Friday, October 24, 2014

Around the Sound: Cleanup is a beautiful thing

By Seth Preston, communications manager, Toxics Cleanup Program

Jan Hersey snapped this rainbow photo with the former Custom Plywood site in Anacortes in the foreground on the shore of Fidalgo Bay.

Rainbow photo courtesy of Jan Hersey.
It and our own photo from 2011 show the remarkable transformation that has happened at the site under our Puget Sound Initiative cleanup work.

Just a little more than three years ago, the site was littered with debris and toxic contamination. Now, it's a recovering ecosystem that also is home to a boat storage operation.

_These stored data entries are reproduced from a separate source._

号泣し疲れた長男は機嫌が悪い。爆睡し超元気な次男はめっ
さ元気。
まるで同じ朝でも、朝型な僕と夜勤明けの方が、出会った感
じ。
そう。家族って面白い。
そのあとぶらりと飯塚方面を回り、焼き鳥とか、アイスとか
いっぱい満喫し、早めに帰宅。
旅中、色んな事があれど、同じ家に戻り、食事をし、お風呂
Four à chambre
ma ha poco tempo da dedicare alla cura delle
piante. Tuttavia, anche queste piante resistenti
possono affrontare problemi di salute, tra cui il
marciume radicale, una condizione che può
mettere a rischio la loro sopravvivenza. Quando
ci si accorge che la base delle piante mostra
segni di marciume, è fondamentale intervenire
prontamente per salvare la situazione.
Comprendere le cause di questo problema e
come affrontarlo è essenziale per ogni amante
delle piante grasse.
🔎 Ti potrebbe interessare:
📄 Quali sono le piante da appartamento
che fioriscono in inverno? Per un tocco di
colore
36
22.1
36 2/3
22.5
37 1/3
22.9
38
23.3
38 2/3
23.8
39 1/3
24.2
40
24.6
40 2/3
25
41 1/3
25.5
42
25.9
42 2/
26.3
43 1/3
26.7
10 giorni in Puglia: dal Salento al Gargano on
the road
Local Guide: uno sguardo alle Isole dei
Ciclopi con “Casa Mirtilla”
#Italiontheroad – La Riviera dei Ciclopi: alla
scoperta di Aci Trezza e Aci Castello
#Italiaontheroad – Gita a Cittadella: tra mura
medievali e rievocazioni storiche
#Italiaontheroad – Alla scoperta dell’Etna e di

Jan was gracious to let us use her great photo, which shows how powerful cleanup can be -- for the environment, for the health of a local community and economy, and for the people who live nearby and can see the changes that cleanup brings.

It's a beautiful thing.



1 comment:

pacificjan said...

A little more back story: The photo was caught at the close of a Science Symposium sponsored by the Samish Indian Nation. Mother Nature surely was blessing all the good work being done by so many on behalf of Fidalgo Bay Aquatic Reserve. Thank you, DOE and everyone involved for a beautiful job of restoring an historically important ecosystem. See it for yourself (rainbow by special order only) by taking a walk along Anacortes's Tommy Thompson Trail, which follows an old railroad bed and trestle across the bay.